▸ Exercise aim
Among the entries below, find the lines with the word "wrist" and copy them.

[Pixel coordinate listings]
*-*-*
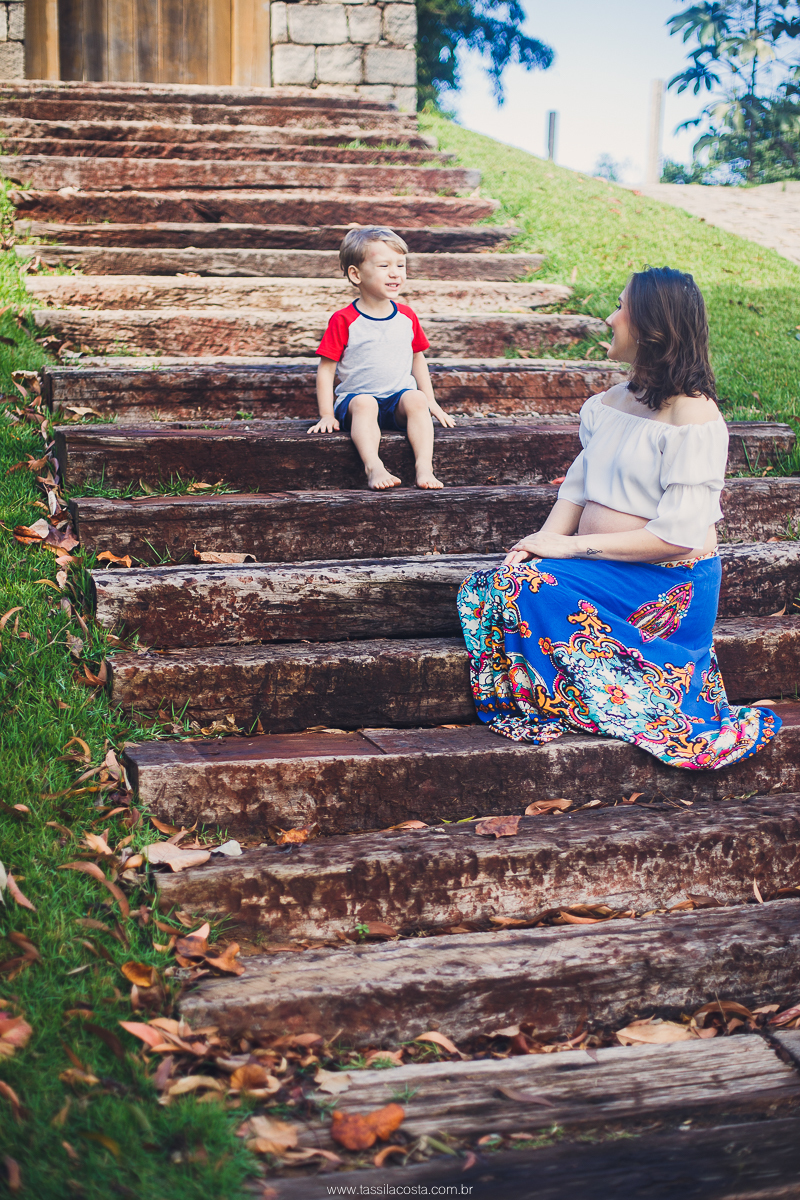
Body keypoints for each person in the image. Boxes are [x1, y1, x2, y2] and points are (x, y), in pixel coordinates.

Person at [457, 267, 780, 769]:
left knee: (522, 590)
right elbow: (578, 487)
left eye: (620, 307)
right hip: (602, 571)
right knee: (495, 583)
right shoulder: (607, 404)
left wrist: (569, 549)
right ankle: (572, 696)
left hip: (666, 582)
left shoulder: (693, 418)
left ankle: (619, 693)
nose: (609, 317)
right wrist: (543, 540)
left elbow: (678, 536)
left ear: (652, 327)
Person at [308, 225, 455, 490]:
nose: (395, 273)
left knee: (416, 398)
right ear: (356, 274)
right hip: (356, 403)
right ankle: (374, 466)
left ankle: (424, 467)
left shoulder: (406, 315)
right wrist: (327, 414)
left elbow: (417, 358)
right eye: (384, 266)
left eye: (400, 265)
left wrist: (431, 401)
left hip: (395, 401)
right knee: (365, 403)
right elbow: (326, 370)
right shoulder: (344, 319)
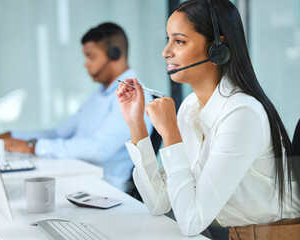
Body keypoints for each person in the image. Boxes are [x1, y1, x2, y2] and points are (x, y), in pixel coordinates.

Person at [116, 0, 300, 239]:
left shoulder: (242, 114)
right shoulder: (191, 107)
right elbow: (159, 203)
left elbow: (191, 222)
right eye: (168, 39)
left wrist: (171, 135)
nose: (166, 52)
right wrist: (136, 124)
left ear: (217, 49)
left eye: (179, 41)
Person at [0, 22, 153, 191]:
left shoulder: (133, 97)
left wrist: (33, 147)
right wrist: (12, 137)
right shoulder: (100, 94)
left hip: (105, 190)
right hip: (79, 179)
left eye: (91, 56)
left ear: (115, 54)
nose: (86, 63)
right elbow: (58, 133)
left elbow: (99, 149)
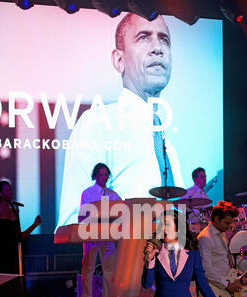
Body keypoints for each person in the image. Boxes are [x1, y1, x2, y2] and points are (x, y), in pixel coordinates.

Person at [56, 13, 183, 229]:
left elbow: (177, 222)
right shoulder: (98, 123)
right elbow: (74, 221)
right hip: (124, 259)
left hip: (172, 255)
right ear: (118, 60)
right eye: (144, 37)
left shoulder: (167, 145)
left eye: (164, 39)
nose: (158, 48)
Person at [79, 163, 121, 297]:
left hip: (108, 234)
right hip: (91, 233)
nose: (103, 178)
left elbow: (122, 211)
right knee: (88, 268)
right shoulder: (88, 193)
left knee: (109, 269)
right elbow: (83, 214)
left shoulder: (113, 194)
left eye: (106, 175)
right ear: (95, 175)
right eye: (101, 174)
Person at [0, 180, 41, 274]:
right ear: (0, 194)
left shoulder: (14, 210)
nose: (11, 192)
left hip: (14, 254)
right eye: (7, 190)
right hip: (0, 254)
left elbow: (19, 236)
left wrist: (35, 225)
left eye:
*-*-*
▸ Result of the task
left wrist: (569, 549)
right wrist: (543, 540)
right wrist: (327, 414)
left wrist: (431, 401)
left wrist: (171, 135)
right wrist: (136, 124)
left wrist: (33, 147)
right wrist: (12, 137)
left wrist: (35, 225)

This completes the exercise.